One of the significant contributions of Koskenniemi’s book lies in its nuanced analysis of how those European ideas and texts acquired symbolic power and became the hegemonic discourse about sovereignty and property in the modern era. Given that the rules of the game of the modern international order have continued to be largely determined by some of the same (former) colonial or imperial powers, the deep-rooted exclusionary and hierarchical logic of the earlier legal imagination can hardly be expected to vanish anytime soon. Readers may wonder, once again, how a new international society can be reimagined – under the current international power structures – differently from two or three centuries ago. If it cannot, what kinds of fundamental changes have to be effected before that becomes realistic?

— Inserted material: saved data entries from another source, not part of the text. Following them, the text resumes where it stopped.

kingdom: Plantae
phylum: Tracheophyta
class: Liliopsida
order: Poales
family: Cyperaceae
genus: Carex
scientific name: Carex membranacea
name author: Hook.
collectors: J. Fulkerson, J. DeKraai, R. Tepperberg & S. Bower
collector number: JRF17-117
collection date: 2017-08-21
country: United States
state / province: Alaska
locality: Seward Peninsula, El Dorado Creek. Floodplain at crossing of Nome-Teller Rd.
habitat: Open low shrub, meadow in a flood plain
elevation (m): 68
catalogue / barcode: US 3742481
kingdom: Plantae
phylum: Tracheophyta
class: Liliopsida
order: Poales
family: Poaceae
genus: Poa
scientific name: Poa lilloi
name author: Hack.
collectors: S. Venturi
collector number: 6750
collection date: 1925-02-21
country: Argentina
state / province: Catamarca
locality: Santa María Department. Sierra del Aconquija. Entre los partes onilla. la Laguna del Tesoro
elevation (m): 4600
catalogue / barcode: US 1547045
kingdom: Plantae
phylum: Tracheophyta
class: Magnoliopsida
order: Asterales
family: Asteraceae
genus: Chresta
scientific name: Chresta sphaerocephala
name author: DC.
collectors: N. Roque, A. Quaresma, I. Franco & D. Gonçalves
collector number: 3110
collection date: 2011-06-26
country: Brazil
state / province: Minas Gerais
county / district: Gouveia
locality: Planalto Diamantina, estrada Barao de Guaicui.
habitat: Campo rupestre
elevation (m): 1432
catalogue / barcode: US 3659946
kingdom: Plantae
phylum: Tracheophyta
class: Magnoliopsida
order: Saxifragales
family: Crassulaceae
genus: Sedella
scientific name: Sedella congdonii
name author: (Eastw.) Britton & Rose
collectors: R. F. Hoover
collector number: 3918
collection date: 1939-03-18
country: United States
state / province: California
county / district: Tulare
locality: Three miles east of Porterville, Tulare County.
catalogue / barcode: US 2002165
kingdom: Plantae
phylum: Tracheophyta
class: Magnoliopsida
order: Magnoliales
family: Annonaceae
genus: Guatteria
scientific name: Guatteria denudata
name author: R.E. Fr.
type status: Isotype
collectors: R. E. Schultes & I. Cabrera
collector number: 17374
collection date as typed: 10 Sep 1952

Relatedly, in what ways will a critical re-examination of the history of earlier European legal imagination like Koskenniemi’s facilitate that kind of change or rethinking?

Furthermore, Koskenniemi’s analysis includes numerous examples of the divergent or even irreconcilable views among the leading European thinkers under study even though he did not go further to explore the implications of these internal tensions. For instance, Sir William Blackstone maintained that »[t]he law of nations is a system of rules, deducible by natural reason, and established by universal consent among the civilized inhabitants of the world« (648), while his contemporary British compatriot Adam Smith proclaimed that »[t]he regard for the laws of nations, or for those rules that independent states profess or |pretend to think themselves bound to observe in their dealings with one another, is often very little more than mere pretence and profession« (671). Despite these contradictions, the European law of nations was often presented by the European empire builders to the Chinese (and other non-Western peoples) as universally true and legally binding during the 18th and 19th centuries. Instead of stressing the seemingly totalizing domination of the Euroamerican discourse of international law and power, a critical re-examination of the historical processes and forces that helped to suppress these internal contradictions and universalize the imperial discourse may allow us to challenge, from within, its presumed coherence and legitimacy in the past and present.2 A history of the early modern European legal imagination is also a history of the politics of boundary-making and the present book certainly helps lay bare many of the taken-for-granted epistemological and normative prejudices of that imagination and their enduring influence upon the international legal and political order of our own time. Let us hope that a very different kind of reimagination will be on the horizon.

Notes

1 See, e.g., Li Chen, Chinese Law in Imperial Eyes: Sovereignty, Justice, and Transcultural Politics, New York 2016; Teemu Ruskola, Legal Orientalism: China, the United States, and Modern Law, Cambridge (MA) 2013; Lydia H. Liu, Clash of Empires: The Invention of China in Modern World Making, Cambridge (MA) 2006; James Hevia, English Lessons: The Pedagogy of Imperialism in Nineteenth-Century China, Durham 2003; John Y. Wong, Deadly Dreams: Opium, Imperialism, and the Arrow War (1856–60) in China, Cambridge 1998.

2 Chen, Chinese Law in Imperial Eyes (n. 1).